**The problem:**
Return each of the entries below precisely, with no pictures in the result.

Exercise inputs START

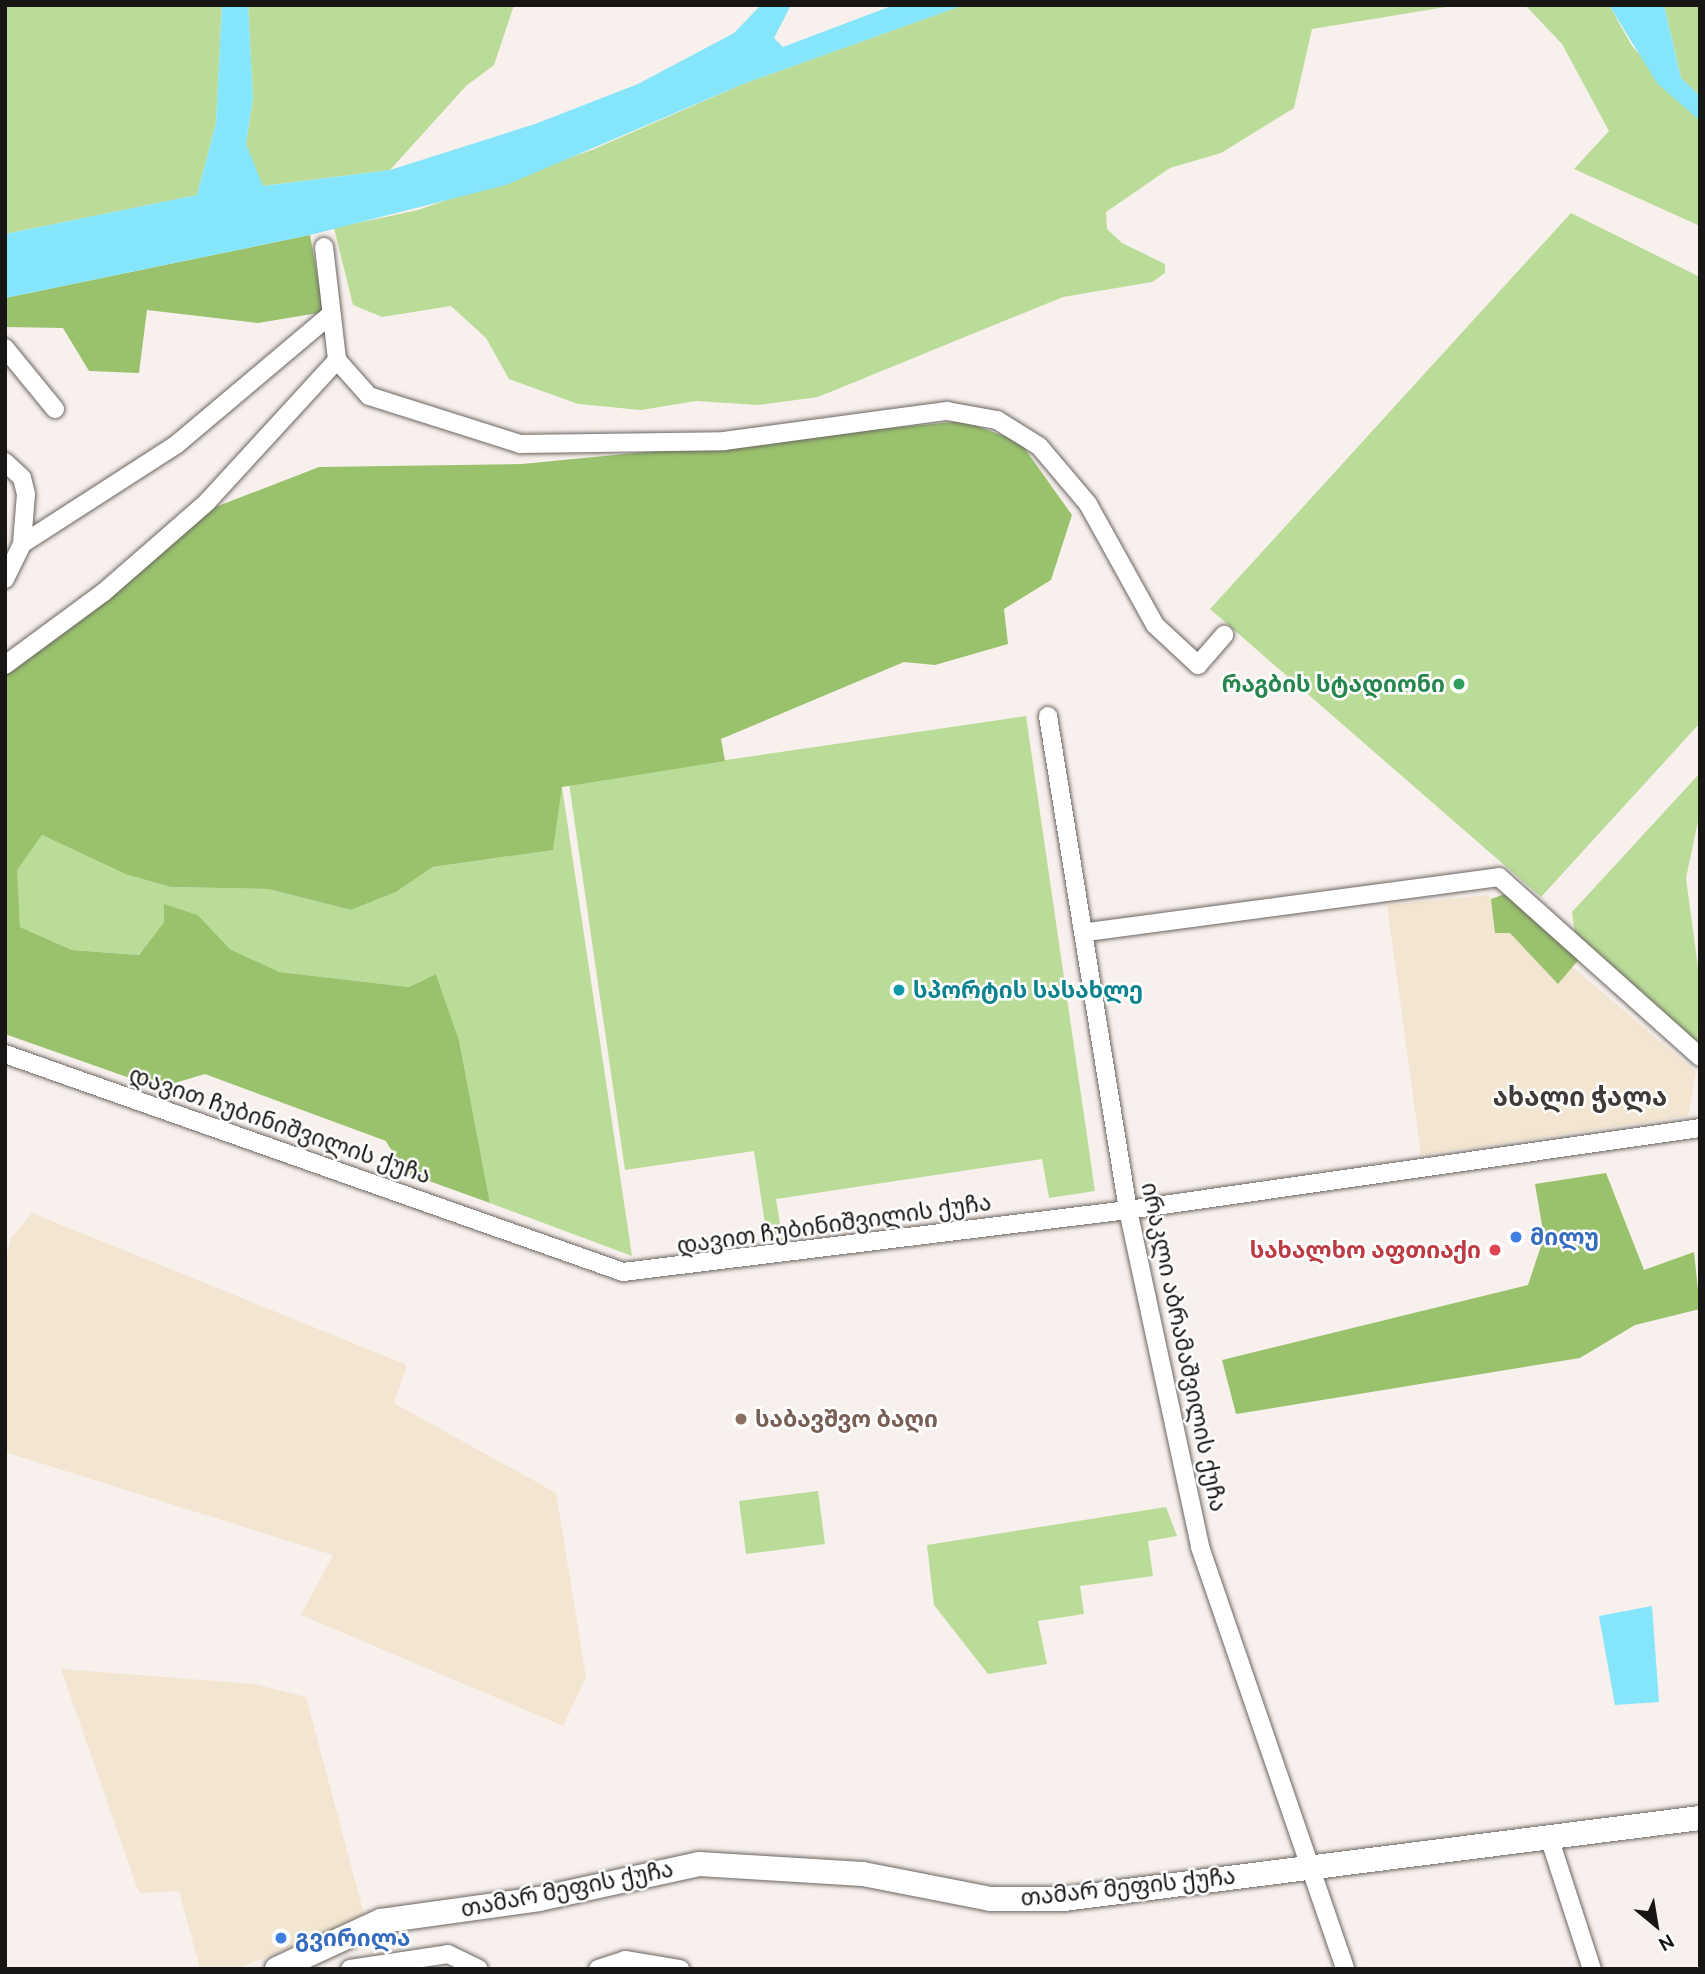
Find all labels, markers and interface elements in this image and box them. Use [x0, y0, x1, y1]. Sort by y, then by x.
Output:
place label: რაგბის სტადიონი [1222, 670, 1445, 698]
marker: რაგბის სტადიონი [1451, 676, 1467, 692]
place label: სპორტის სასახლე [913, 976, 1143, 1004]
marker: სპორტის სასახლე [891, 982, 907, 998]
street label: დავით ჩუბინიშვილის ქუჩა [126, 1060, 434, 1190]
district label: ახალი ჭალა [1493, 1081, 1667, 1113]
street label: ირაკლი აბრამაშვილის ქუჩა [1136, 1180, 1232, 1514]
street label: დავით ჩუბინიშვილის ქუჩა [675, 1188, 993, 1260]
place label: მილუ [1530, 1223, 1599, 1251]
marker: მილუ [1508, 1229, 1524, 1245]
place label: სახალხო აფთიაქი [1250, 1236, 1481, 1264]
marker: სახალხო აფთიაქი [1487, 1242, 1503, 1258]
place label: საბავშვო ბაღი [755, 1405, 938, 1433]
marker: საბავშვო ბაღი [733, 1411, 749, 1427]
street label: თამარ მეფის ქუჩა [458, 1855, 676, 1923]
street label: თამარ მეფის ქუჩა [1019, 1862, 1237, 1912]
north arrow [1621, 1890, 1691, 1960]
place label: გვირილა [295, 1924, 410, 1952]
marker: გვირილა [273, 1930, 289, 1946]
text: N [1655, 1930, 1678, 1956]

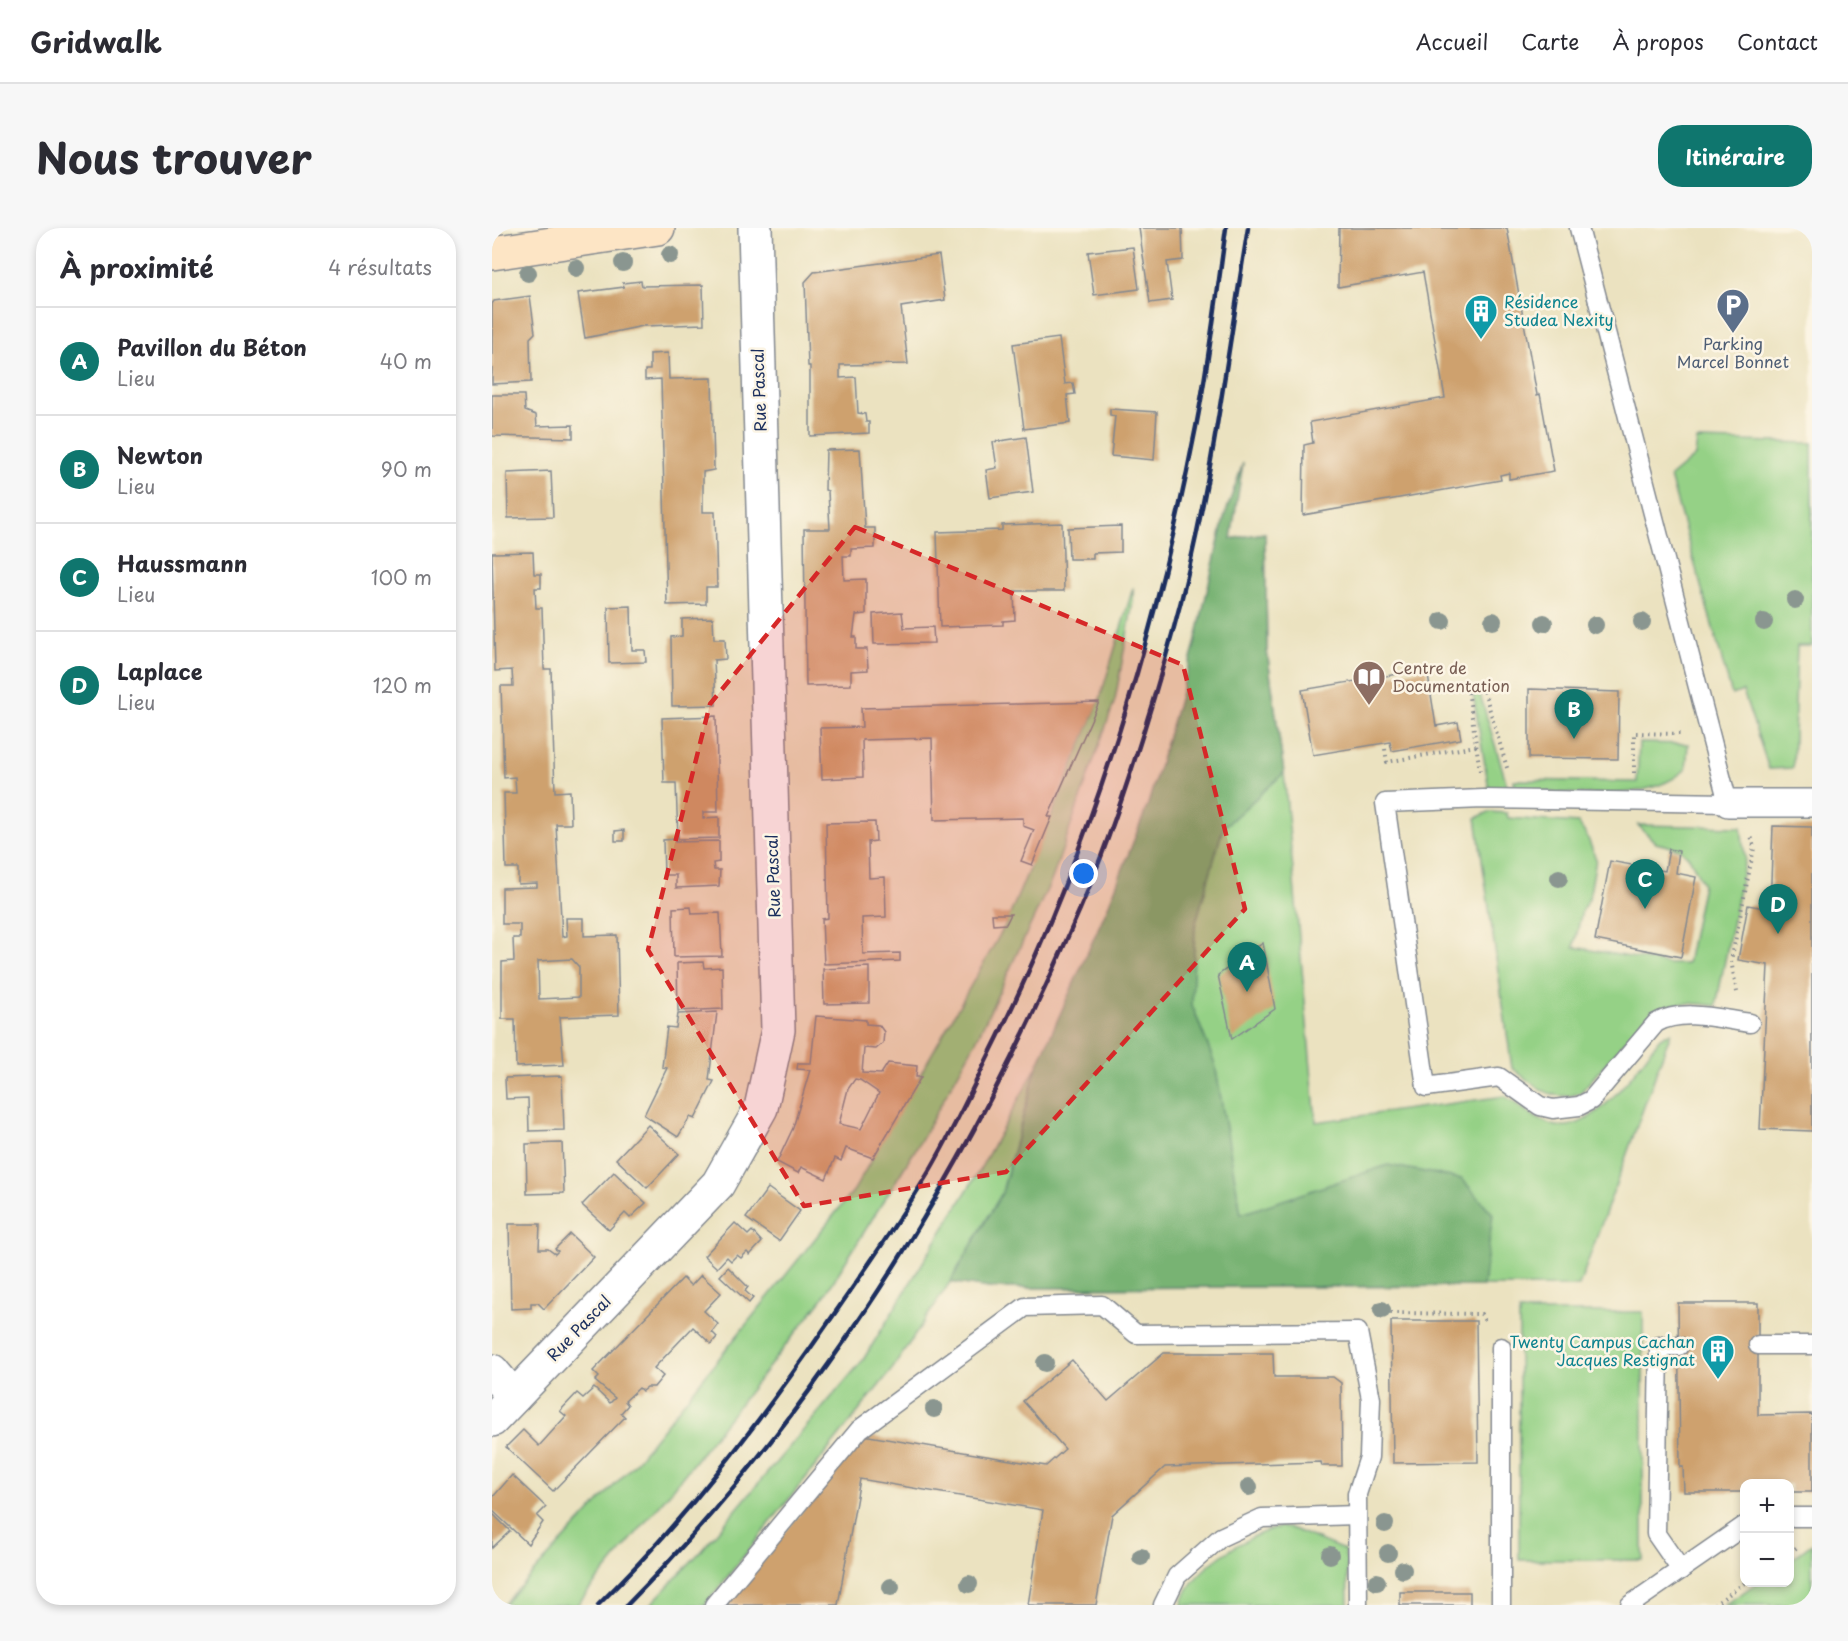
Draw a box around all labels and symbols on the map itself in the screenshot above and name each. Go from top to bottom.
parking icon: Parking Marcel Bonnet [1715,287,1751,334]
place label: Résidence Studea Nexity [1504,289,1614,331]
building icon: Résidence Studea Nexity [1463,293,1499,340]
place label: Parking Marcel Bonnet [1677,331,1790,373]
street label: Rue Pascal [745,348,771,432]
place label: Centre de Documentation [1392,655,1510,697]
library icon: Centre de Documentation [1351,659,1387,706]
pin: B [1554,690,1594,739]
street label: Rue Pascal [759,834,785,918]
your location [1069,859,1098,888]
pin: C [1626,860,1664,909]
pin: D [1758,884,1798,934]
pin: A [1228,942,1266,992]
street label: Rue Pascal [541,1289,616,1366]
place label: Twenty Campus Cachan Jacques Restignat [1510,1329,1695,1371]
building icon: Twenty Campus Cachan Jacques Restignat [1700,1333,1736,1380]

Exercise inputs END

**Result of this task:**
Find all labels, markers and interface elements in this image and box them. Use [x0, y0, x1, y1]. Sort by y, then by x.
Output:
place label: რაგბის სტადიონი [1222, 670, 1445, 698]
marker: რაგბის სტადიონი [1451, 676, 1467, 692]
place label: სპორტის სასახლე [913, 976, 1143, 1004]
marker: სპორტის სასახლე [891, 982, 907, 998]
street label: დავით ჩუბინიშვილის ქუჩა [126, 1060, 434, 1190]
district label: ახალი ჭალა [1493, 1081, 1667, 1113]
street label: ირაკლი აბრამაშვილის ქუჩა [1136, 1180, 1232, 1514]
street label: დავით ჩუბინიშვილის ქუჩა [675, 1188, 993, 1260]
place label: მილუ [1530, 1223, 1599, 1251]
marker: მილუ [1508, 1229, 1524, 1245]
place label: სახალხო აფთიაქი [1250, 1236, 1481, 1264]
marker: სახალხო აფთიაქი [1487, 1242, 1503, 1258]
place label: საბავშვო ბაღი [755, 1405, 938, 1433]
marker: საბავშვო ბაღი [733, 1411, 749, 1427]
street label: თამარ მეფის ქუჩა [458, 1855, 676, 1923]
street label: თამარ მეფის ქუჩა [1019, 1862, 1237, 1912]
north arrow [1621, 1890, 1691, 1960]
place label: გვირილა [295, 1924, 410, 1952]
marker: გვირილა [273, 1930, 289, 1946]
text: N [1655, 1930, 1678, 1956]

Draw a box around all labels and symbols on the map itself in the screenshot above and name each. Go from top to bottom.
parking icon: Parking Marcel Bonnet [1715,287,1751,334]
place label: Résidence Studea Nexity [1504,289,1614,331]
building icon: Résidence Studea Nexity [1463,293,1499,340]
place label: Parking Marcel Bonnet [1677,331,1790,373]
street label: Rue Pascal [745,348,771,432]
place label: Centre de Documentation [1392,655,1510,697]
library icon: Centre de Documentation [1351,659,1387,706]
pin: B [1554,690,1594,739]
street label: Rue Pascal [759,834,785,918]
your location [1069,859,1098,888]
pin: C [1626,860,1664,909]
pin: D [1758,884,1798,934]
pin: A [1228,942,1266,992]
street label: Rue Pascal [541,1289,616,1366]
place label: Twenty Campus Cachan Jacques Restignat [1510,1329,1695,1371]
building icon: Twenty Campus Cachan Jacques Restignat [1700,1333,1736,1380]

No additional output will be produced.